The way I facilitate always includes open, ongoing dialogue throughout the session, and the person receiving is always in control – they set the pace, the pressure, and decide which parts of the body are touched or not touched. This creates a sense of safety and agency that many women have never experienced in intimate spaces.

While pleasure can absolutely arise during a session – and we don’t shy away from celebrating sensation that feels good – it isn’t the goal. The focus is more on shifting numbness or discomfort. That’s why it’s often referred to as a healing modality: not because something is “wrong,” but because the body is given space to soften, release tension, and feel again.

Ultimately, therapeutic yoni massage supports women in reconnecting with sensation on their own terms. It allows them to move tension out of the body and create room for more sensation and pleasure outside of sessions. And just as importantly, it encourages them to practice using their voices – to articulate their boundaries, needs, and desires – both in intimacy and in life.

The Voice of Desire: Truths About Our Sex Lives

If desire had a voice, what do you think it would say about how we currently approach sex and relationships?

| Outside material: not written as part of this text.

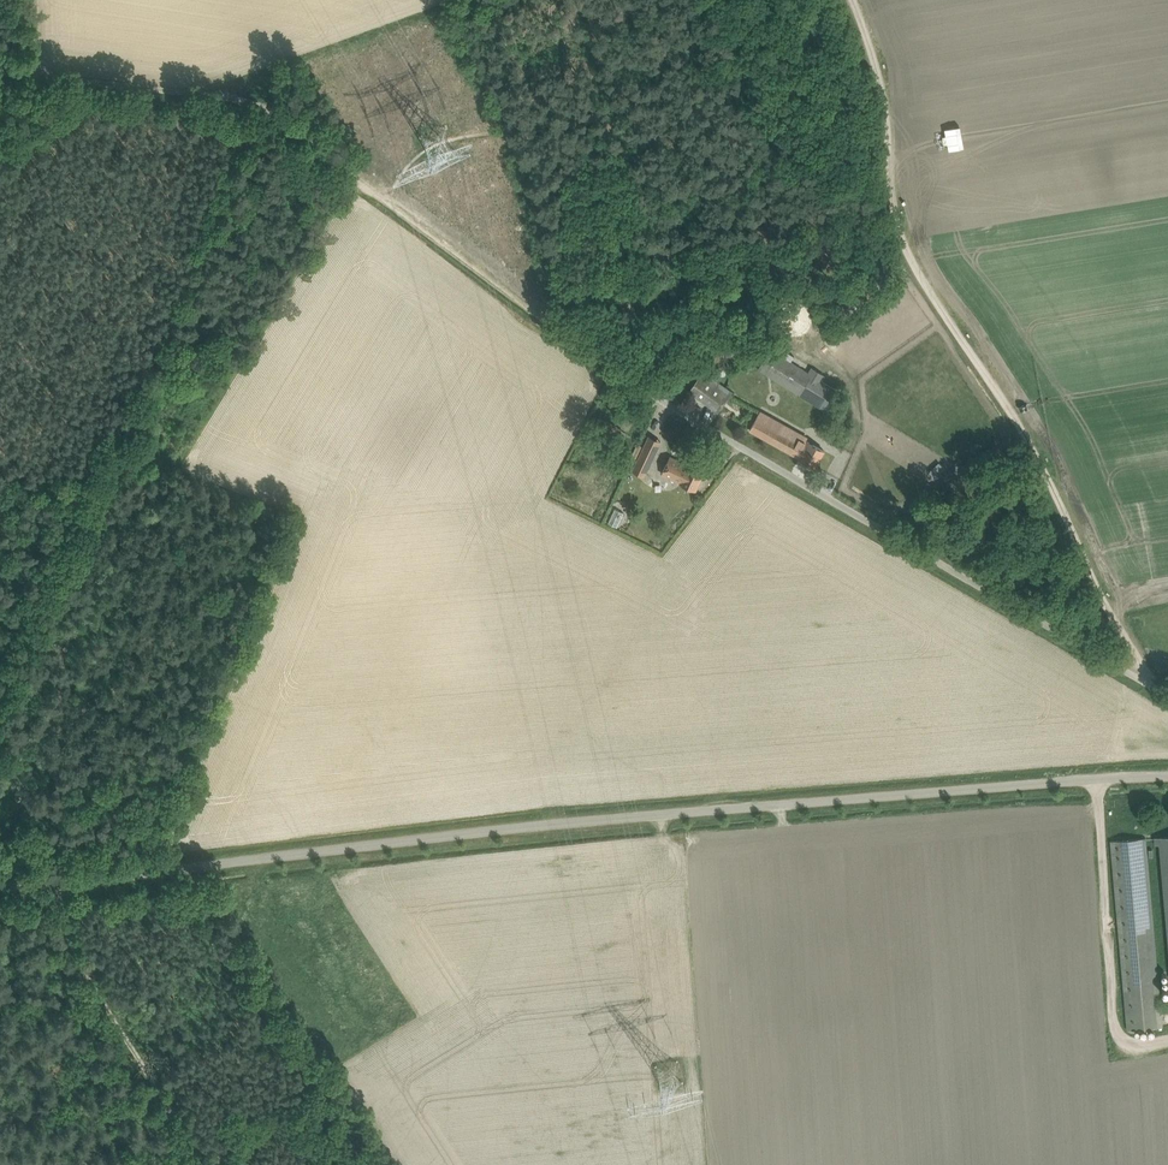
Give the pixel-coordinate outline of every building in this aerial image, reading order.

Liz Gorga: It would probably tell most of us, “you’re overthinking it.” Desire lives in the body, so naturally, the biggest killer of desire is being in our heads. I see it every day with the women I work with, and I’ve experienced it firsthand. When we’re thinking, we aren’t feeling. And the moments when we feel disconnected from sex, pleasure, our libidos, or desires, it’s often because we’ve slipped out of the feeling body. When we stop thinking and instead tune into sensation, taking the body’s lead on what feels good, that’s when we start to have the sex we crave and the relationships that support us.

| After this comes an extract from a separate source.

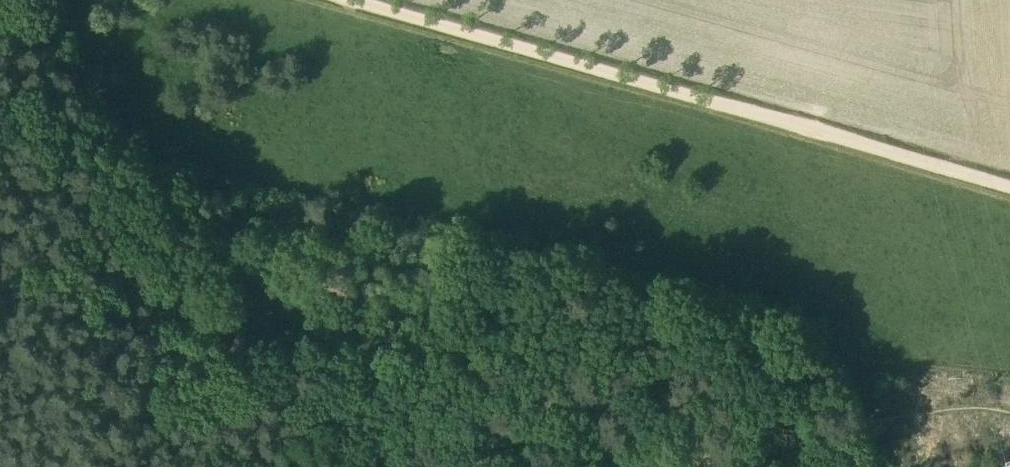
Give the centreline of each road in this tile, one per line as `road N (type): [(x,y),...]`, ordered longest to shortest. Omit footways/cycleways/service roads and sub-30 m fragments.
road 1 (track): [(81,77),(170,215),(194,234),(302,283),(364,300),(555,406),(639,466)]
road 2 (track): [(1009,181),(364,0)]
road 3 (track): [(677,466),(1009,404)]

Truth About Desire Women Can’t Ignore

If you could whisper one unapologetic truth to every woman reading this about her body, her pleasure, and her right to desire, what would it be, and why does it matter now more than ever?

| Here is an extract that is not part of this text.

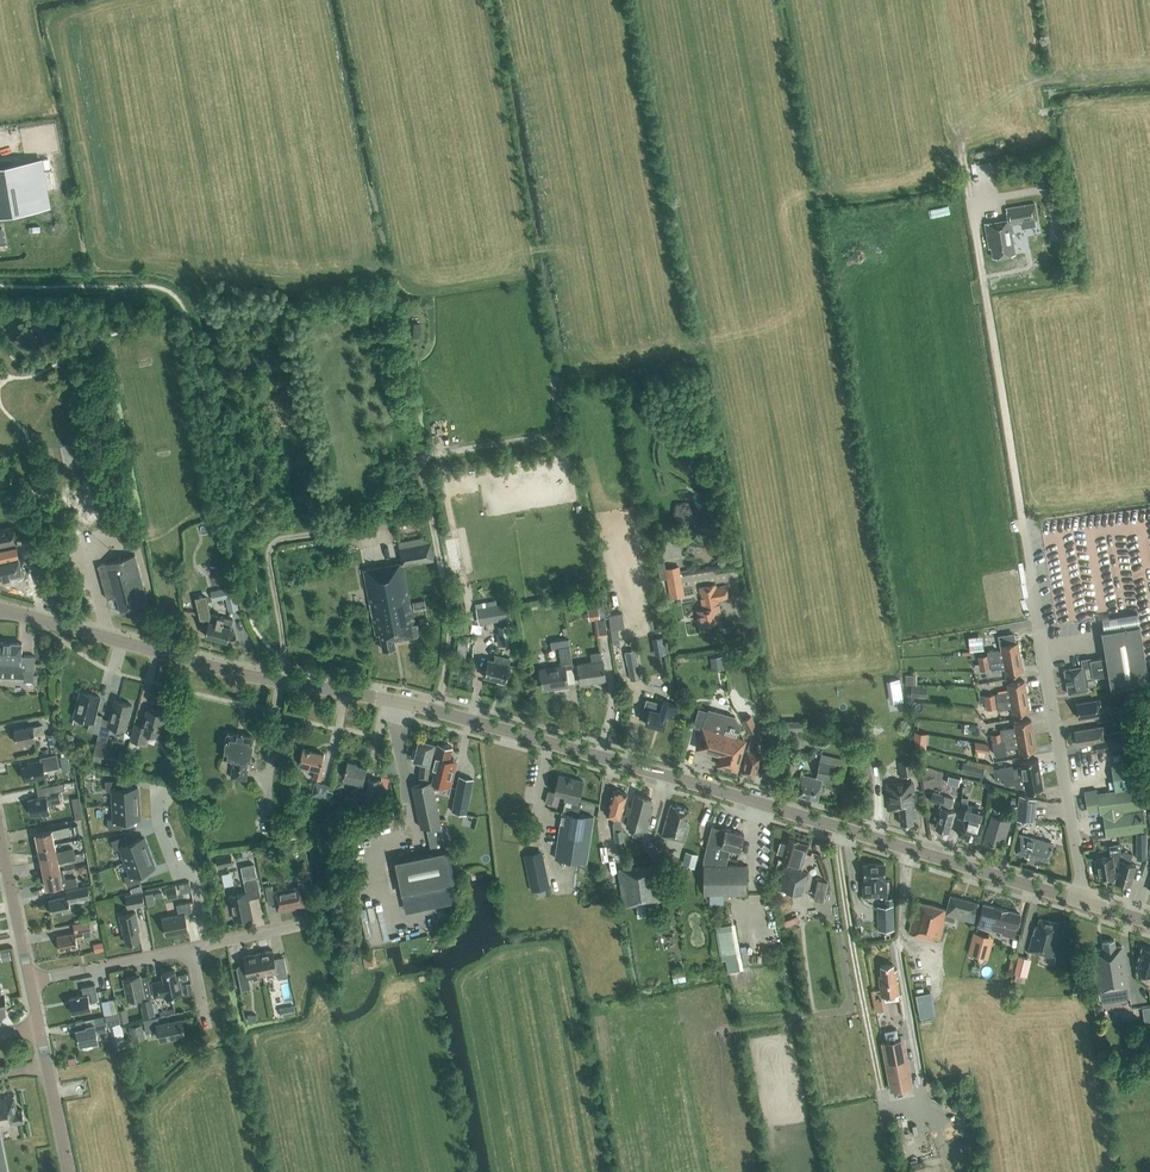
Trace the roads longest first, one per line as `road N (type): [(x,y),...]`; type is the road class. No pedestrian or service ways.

Liz Gorga: Your body knows best. You don’t need to fill your bookshelf with every book on sex and the menstrual cycle; you don’t need to sign up for more freebies on how to awaken your libido, or subscribe to a step-by-step method for better sex. You just need to pause, take a deep breath, and listen to your body.

It feels like right now, sexual healing work is becoming more popular – and that’s a good thing! But it’s also becoming trendy. As you shed the layers that have been holding you back in your erotic expression, it’s important not to replace them with another box to fit into. Your sexuality is yours, your erotic expression is unique, and you get to make your own rules, always.

Editor Note

Liz Gorga’s work reminds us that disconnection from our bodies is not a personal failure, but a learned response shaped by culture, conditioning, and silence. Through her perspective, we see how performance-driven ideas of sexuality often pull us further from ourselves, while presence brings us back home. The insight that lingers most is both grounding and quietly radical: desire does not need to be chased, corrected, or explained. It needs to be listened to.

What Liz models with clarity and care is that embodied sexuality is not about doing more, but about noticing more. When we slow down, honour our rhythms, and trust the body as the authority, intimacy becomes less about expectation and more about truth.

“Liberation begins the moment we stop asking what desire should look like and start honoring what it feels like. In that space, connection deepens, and self-respect follows.”